Different businesses have different versions of the same data. A universal data truth would be nice but as companies’ legal infrastructures become more complex, new financial products continue to be developed and data architectures are squeezed into older technologies, this creates data discrepancies and inconsistencies that make it harder to aggregate, assimilate and normalize enterprise information.
In our very complex, interconnected and fragile world, these complexities and the data they represent do matter. But how can anyone at a senior level assess this inter-connectedness and inter-dependencies when an issuer underwrites securities composed of hundreds of loans originated by various subsidiaries that are guaranteed by third parties that obtain financing and insurance from the original issuer?
It’s safe to say that many Lehman Brothers counterparties had no idea of the extent of their exposure -- until it was too late. Unfortunately, little has changed in the race for clean data since 2008 and Lehman’s fateful demise.
Firms, especially larger ones, have heavily invested in their data infrastructure. It is not unusual to hear of investments of $50 million to $100 million to solve these problems. However, most of the firms that have made these investments do not see the returns they are looking for and most of these initiatives result in an enterprise-wide bureaucracy, hindering growth, stifling innovation and increasing costs while doing little to solve the problem.
This is because most of these large-scale data initiatives start with a faulty premise: Given unlimited centralized resources, any problem can actually be solved. But the challenge is that this data issue cannot be solved by an enterprise or even a divisional solution -- because the problem is simply too big.
Today, centralized solutions require a comprehensive view of an enterprise’s data usage. We need to believe the enterprise can understand, agree and manage not only how the data should be represented, but how it should be stored and normalized. Even if one internal team could fully understand the difference between an equity, convertible bond, debenture, securitized note, future, option and swap, they would also have to know how each product gets calculated and used and the tangential risks associated with each product, not to mention the issuer chain and various product dependencies.
This is a Herculean task, which is why enterprise data projects extend over years, cost tens if not hundreds of millions to implement, and often never reach fruition. Furthermore, most of the cost involved isn’t software-specific – it is spent on governance, data model rationalization and integration.

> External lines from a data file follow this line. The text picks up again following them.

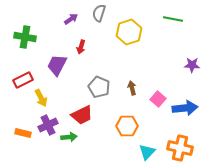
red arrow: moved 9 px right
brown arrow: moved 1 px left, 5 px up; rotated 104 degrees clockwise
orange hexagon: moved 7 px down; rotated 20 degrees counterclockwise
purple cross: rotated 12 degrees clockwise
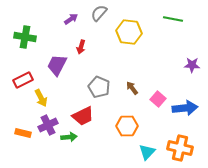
gray semicircle: rotated 24 degrees clockwise
yellow hexagon: rotated 25 degrees clockwise
brown arrow: rotated 24 degrees counterclockwise
red trapezoid: moved 1 px right, 1 px down
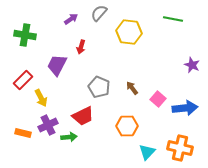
green cross: moved 2 px up
purple star: rotated 21 degrees clockwise
red rectangle: rotated 18 degrees counterclockwise
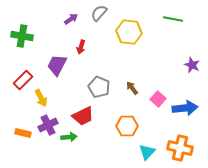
green cross: moved 3 px left, 1 px down
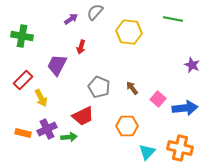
gray semicircle: moved 4 px left, 1 px up
purple cross: moved 1 px left, 4 px down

There is a better way to manage these projects. It is not through unification but through a federated strategy.
A federated solution pushes the processing of data down toward the processing system layer. Each system manages the data that drives the business and then reports up to a central repository.
In a federated model, the endpoints are the masters, with the hub serving as a guide pointing to where the data can be found. In a centralized system, the central view of the pristine data gets pushed or propagated throughout the enterprise. In the federated model, the system of record determines the product characteristics and reports to a centralized aggregator.
The centralized view assumes that there is only one proper view of the data held centrally, while federation assumes that processing systems are right. Centralizing can remove data integrity from the business, creating the most to lose if the data is wrong, while giving control of it to data groups that care about cleanliness but have nothing personally at stake for getting it right.
Centralization also requires very tight integration between processing and data-management platforms, creating very expensive enterprise projects to modify virtually all organizational systems to seamlessly obtain, vet and compare enterprise data to each and every processing system.
Even with federation, we can’t completely sever the tie between local and enterprise information. There are times when conflicts arise and the multiple versions of the truth need to be reconciled. So, while federated information does need to flow between local systems and a centralized repository, there does need to be logic to reconcile, highlight, track and balance conflicts in near real time to ensure that operating groups have not gone rogue.
Giving users control of their data can cause conflict and increase management complexity of federated data strategies. But once you consider the cost and lack of a success history of centralized data projects, it makes sense to start thinking of a better way where businesses can manage infrastructure; managers can get a better view of risk; audit and control can more easily track conflict; and senior management can focus on the company -- instead of investing hundreds of millions of dollars with an uncertain and (most likely) negative return.